CCI v. Patents Act: The Battle of Jurisdiction of Matters Related to Patents Act

After Independence in the year, 1947 India was introduced to a mixed economy model. In the mixed economy model both the public and private sectors co-exist. The main intention behind the same was to ensure the effective role of Government in the economy. When in 1991 under the leadership of P.V. Narsimharao the New Economic Policy was introduced to us, it opened the doors of the Indian market to the whole world. This was the time when India was introduced to the global players in every market one can ever think of. At this time the MRTP Act, 1969 was governing the Indian private sector but due to its limited scope, there was a need for its successor. The Raghavan Committee which was made to come with a solution came up with a new Act. i.e. Competition Act, 2002. Since the inception of the Act, there have been numerous times when there was a question raised related to jurisdiction. One of the most discussed and frequently raised questions of jurisdiction as between the Patents Act, 1970 and the Competition Act, 2002.

IPR and Competition Act, 2002
The Competition Act was made with the intention of ensuring fair trade and to prevent anticompetitive practices with minimal intervention from the side of government. Therefore, the main agenda of the Competition Act, 2002 is to ensure that there are no anti-competitive practices like anticompetitive agreements, abuse of dominance or combinations which are in contravention of the Act and are carried out. The main intention behind the laws relating to Intellectual property rights is to encourage innovation by protecting the innovator and by giving incentives to the innovator. Thus, giving an exclusive monopoly rights for a limited period to the innovator so as to enjoy the fruits of his innovations which later will come in public domain. Therefore, it can be established that the rights enumerated in IPR related law will be concerned with the interest of innovator whereas the Competition Act is concerned with the interest of consumers and fair competition. Thus, creating a basic clash between these Acts.

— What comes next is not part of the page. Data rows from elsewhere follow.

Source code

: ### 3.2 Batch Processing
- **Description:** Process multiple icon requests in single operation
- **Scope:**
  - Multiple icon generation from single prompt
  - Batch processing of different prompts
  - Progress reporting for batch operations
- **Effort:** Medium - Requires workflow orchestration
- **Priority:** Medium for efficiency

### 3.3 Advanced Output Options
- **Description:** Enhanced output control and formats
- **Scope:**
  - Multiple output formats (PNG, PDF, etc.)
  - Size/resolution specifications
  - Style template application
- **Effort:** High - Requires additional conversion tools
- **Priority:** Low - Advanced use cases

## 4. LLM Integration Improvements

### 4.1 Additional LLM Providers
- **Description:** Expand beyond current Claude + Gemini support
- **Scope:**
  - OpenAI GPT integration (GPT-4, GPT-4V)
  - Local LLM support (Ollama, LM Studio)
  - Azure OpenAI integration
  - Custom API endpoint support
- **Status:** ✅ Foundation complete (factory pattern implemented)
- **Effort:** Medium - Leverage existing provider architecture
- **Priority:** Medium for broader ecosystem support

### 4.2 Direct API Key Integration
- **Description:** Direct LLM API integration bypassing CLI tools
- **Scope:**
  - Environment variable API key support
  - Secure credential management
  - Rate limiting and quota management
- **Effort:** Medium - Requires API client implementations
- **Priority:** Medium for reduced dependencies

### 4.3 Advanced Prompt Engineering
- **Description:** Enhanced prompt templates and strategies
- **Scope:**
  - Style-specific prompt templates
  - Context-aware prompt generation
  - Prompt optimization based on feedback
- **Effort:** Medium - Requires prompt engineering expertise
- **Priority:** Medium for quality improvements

Patents Act, 1970 vs Competition Act, 2002
Section 3(5)(b) of the Competition Act clarifies that nothing contained in section 3 of the Act which deals with “anti-competitive agreements” should encroach the rights available to a person under Patents Act, 1970. Thus enabling the person to enter into agreements that benefit him exclusively. But if we concentrate on the wordings of section 3(5), it also includes the word “reasonable” and thus empowering the CCI to find whether the condition imposed is satisfying the demand of the word “reasonable”. Thus, creating a route to interfere with the Patent Act.
It is not just that the cross-connection between the acts is limited to clear wordings of section 3(5) but the main clash rises with the wordings of section 4 of the Competition Act. Section 4 of the Competition Act deals with “Abuse of dominant position”. Therefore, if there is an abuse of dominant position by an enterprise or a group then the same will fall into the purview of the Competition Act, 2002. But the topic of abuse has also been taken care of by section 83(f) the of Patents Act, 1970 which ensures that there should not be any abuse of patent right which unreasonably restrains trade. Thus enabling the Patents Act to look into the matters related to abuse.
Now the main question arises that what will happen if there is abuse in relation to patents that are affecting the market? Where should the jurisdiction lie? Whether the matter should be governed under the Patents Act or Competition Act?

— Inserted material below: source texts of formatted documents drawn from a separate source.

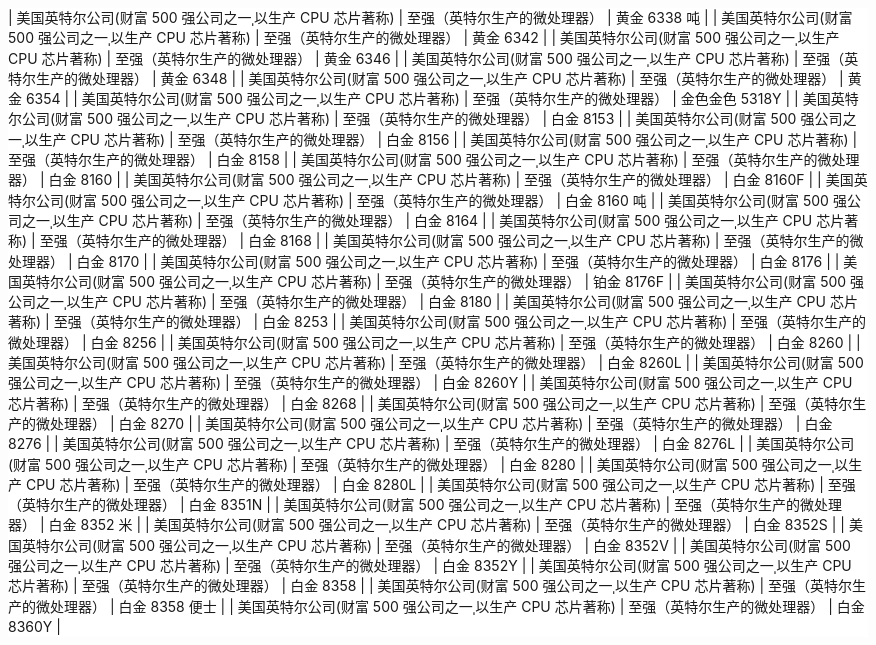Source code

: | 美国英特尔公司(财富 500 强公司之一ˌ以生产 CPU 芯片著称) | 至强（英特尔生产的微处理器） | 黄金 6338 吨 |
| 美国英特尔公司(财富 500 强公司之一ˌ以生产 CPU 芯片著称) | 至强（英特尔生产的微处理器） | 黄金 6342 |
| 美国英特尔公司(财富 500 强公司之一ˌ以生产 CPU 芯片著称) | 至强（英特尔生产的微处理器） | 黄金 6346 |
| 美国英特尔公司(财富 500 强公司之一ˌ以生产 CPU 芯片著称) | 至强（英特尔生产的微处理器） | 黄金 6348 |
| 美国英特尔公司(财富 500 强公司之一ˌ以生产 CPU 芯片著称) | 至强（英特尔生产的微处理器） | 黄金 6354 |
| 美国英特尔公司(财富 500 强公司之一ˌ以生产 CPU 芯片著称) | 至强（英特尔生产的微处理器） | 金色金色 5318Y |
| 美国英特尔公司(财富 500 强公司之一ˌ以生产 CPU 芯片著称) | 至强（英特尔生产的微处理器） | 白金 8153 |
| 美国英特尔公司(财富 500 强公司之一ˌ以生产 CPU 芯片著称) | 至强（英特尔生产的微处理器） | 白金 8156 |
| 美国英特尔公司(财富 500 强公司之一ˌ以生产 CPU 芯片著称) | 至强（英特尔生产的微处理器） | 白金 8158 |
| 美国英特尔公司(财富 500 强公司之一ˌ以生产 CPU 芯片著称) | 至强（英特尔生产的微处理器） | 白金 8160 |
| 美国英特尔公司(财富 500 强公司之一ˌ以生产 CPU 芯片著称) | 至强（英特尔生产的微处理器） | 白金 8160F |
| 美国英特尔公司(财富 500 强公司之一ˌ以生产 CPU 芯片著称) | 至强（英特尔生产的微处理器） | 白金 8160 吨 |
| 美国英特尔公司(财富 500 强公司之一ˌ以生产 CPU 芯片著称) | 至强（英特尔生产的微处理器） | 白金 8164 |
| 美国英特尔公司(财富 500 强公司之一ˌ以生产 CPU 芯片著称) | 至强（英特尔生产的微处理器） | 白金 8168 |
| 美国英特尔公司(财富 500 强公司之一ˌ以生产 CPU 芯片著称) | 至强（英特尔生产的微处理器） | 白金 8170 |
| 美国英特尔公司(财富 500 强公司之一ˌ以生产 CPU 芯片著称) | 至强（英特尔生产的微处理器） | 白金 8176 |
| 美国英特尔公司(财富 500 强公司之一ˌ以生产 CPU 芯片著称) | 至强（英特尔生产的微处理器） | 铂金 8176F |
| 美国英特尔公司(财富 500 强公司之一ˌ以生产 CPU 芯片著称) | 至强（英特尔生产的微处理器） | 白金 8180 |
| 美国英特尔公司(财富 500 强公司之一ˌ以生产 CPU 芯片著称) | 至强（英特尔生产的微处理器） | 白金 8253 |
| 美国英特尔公司(财富 500 强公司之一ˌ以生产 CPU 芯片著称) | 至强（英特尔生产的微处理器） | 白金 8256 |
| 美国英特尔公司(财富 500 强公司之一ˌ以生产 CPU 芯片著称) | 至强（英特尔生产的微处理器） | 白金 8260 |
| 美国英特尔公司(财富 500 强公司之一ˌ以生产 CPU 芯片著称) | 至强（英特尔生产的微处理器） | 白金 8260L |
| 美国英特尔公司(财富 500 强公司之一ˌ以生产 CPU 芯片著称) | 至强（英特尔生产的微处理器） | 白金 8260Y |
| 美国英特尔公司(财富 500 强公司之一ˌ以生产 CPU 芯片著称) | 至强（英特尔生产的微处理器） | 白金 8268 |
| 美国英特尔公司(财富 500 强公司之一ˌ以生产 CPU 芯片著称) | 至强（英特尔生产的微处理器） | 白金 8270 |
| 美国英特尔公司(财富 500 强公司之一ˌ以生产 CPU 芯片著称) | 至强（英特尔生产的微处理器） | 白金 8276 |
| 美国英特尔公司(财富 500 强公司之一ˌ以生产 CPU 芯片著称) | 至强（英特尔生产的微处理器） | 白金 8276L |
| 美国英特尔公司(财富 500 强公司之一ˌ以生产 CPU 芯片著称) | 至强（英特尔生产的微处理器） | 白金 8280 |
| 美国英特尔公司(财富 500 强公司之一ˌ以生产 CPU 芯片著称) | 至强（英特尔生产的微处理器） | 白金 8280L |
| 美国英特尔公司(财富 500 强公司之一ˌ以生产 CPU 芯片著称) | 至强（英特尔生产的微处理器） | 白金 8351N |
| 美国英特尔公司(财富 500 强公司之一ˌ以生产 CPU 芯片著称) | 至强（英特尔生产的微处理器） | 白金 8352 米 |
| 美国英特尔公司(财富 500 强公司之一ˌ以生产 CPU 芯片著称) | 至强（英特尔生产的微处理器） | 白金 8352S |
| 美国英特尔公司(财富 500 强公司之一ˌ以生产 CPU 芯片著称) | 至强（英特尔生产的微处理器） | 白金 8352V |
| 美国英特尔公司(财富 500 强公司之一ˌ以生产 CPU 芯片著称) | 至强（英特尔生产的微处理器） | 白金 8352Y |
| 美国英特尔公司(财富 500 强公司之一ˌ以生产 CPU 芯片著称) | 至强（英特尔生产的微处理器） | 白金 8358 |
| 美国英特尔公司(财富 500 强公司之一ˌ以生产 CPU 芯片著称) | 至强（英特尔生产的微处理器） | 白金 8358 便士 |
| 美国英特尔公司(财富 500 强公司之一ˌ以生产 CPU 芯片著称) | 至强（英特尔生产的微处理器） | 白金 8360Y |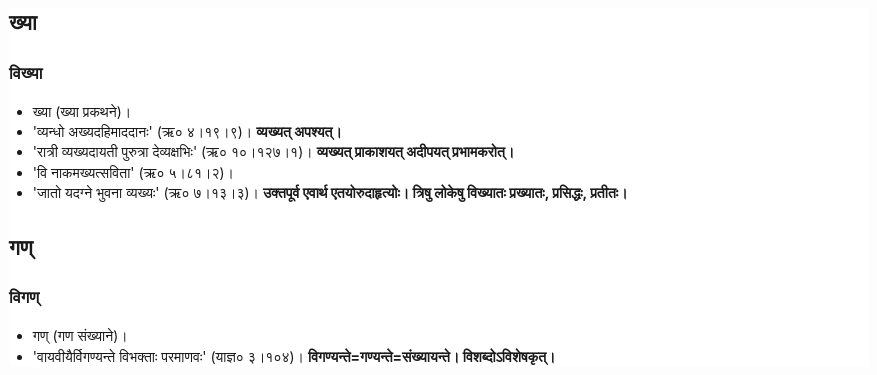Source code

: ## ख्या
### विख्या
- ख्या (ख्या प्रकथने)।
- 'व्यन्धो अख्यदहिमाददानः' (ऋ० ४।१९।९)। **व्यख्यत् अपश्यत्।**
- 'रात्री व्यख्यदायती पुरुत्रा देव्यक्षभिः' (ऋ० १०।१२७।१)। **व्यख्यत् प्राकाशयत् अदीपयत् प्रभामकरोत्।**
- 'वि नाकमख्यत्सविता' (ऋ० ५।८१।२)।
- 'जातो यदग्ने भुवना व्यख्यः' (ऋ० ७।१३।३)। **उक्तपूर्व एवार्थ एतयोरुदाहृत्योः। त्रिषु लोकेषु विख्यातः प्रख्यातः, प्रसिद्धः, प्रतीतः।**

## गण्
### विगण्
- गण् (गण संख्याने)।
- 'वायवीयैर्विगण्यन्ते विभक्ताः परमाणवः' (याज्ञ० ३।१०४)। **विगण्यन्ते=गण्यन्ते=संख्यायन्ते। विशब्दोऽविशेषकृत्।**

Telefonaktiebolaget Lm Ericsson (Publ) Vs. Competition Commission of India And Another
The issue related to Jurisdiction was deeply dealt with in the case of Telefonaktiebolaget Lm Ericsson (Publ) Vs. Competition Commission of India And Another.
In this case, the arguments on which the Petitioners placed their reliance on was mainly revolving around that the CCI does not have the jurisdiction on matters related to Patents because the Patent Act, 1970 being a special Act should prevail over the Competition Act, 2002 which is a general Act. It was also argued that the Patent Act already covers the aspect related to abuse of patents and thus there was no need for the intervention of CCI. In reply to which the counsel on behalf of CCI said that “the provisions present in the Competition Act are in addition and not in derogation of any law”. It was also contended on behalf of the CCI that the CCI is not concerned with the grant and exercise of rights of the patent but is more concerned to ensure the compliance of section 3 and section 4 of the Act. While arguing by the side of respondents it was said that “a non-obstante clause was a well-recognized device for giving an overriding effect to certain legislative provisions” and to substantiate this argument the decision of the Supreme Court in the case of Union of India v. G.M. Kokil was referred.
It was observed in this case that facially there might appear a contradiction among the Acts but there is no actual contradiction when reading carefully. It was held that as there is no irreconcilable repugnancy between both the Acts and in absence of any irreconcilable conflict between the two legislations, the jurisdiction of CCI cannot be ousted in regards with abuse of dominance.
Therefore, in this case, the court came to the conclusion that the jurisdiction of CCI under the Competition Act, 2002 cannot be ousted by Patents Act, 1970 and thus, in this case, the Jurisdiction of CCI prevails.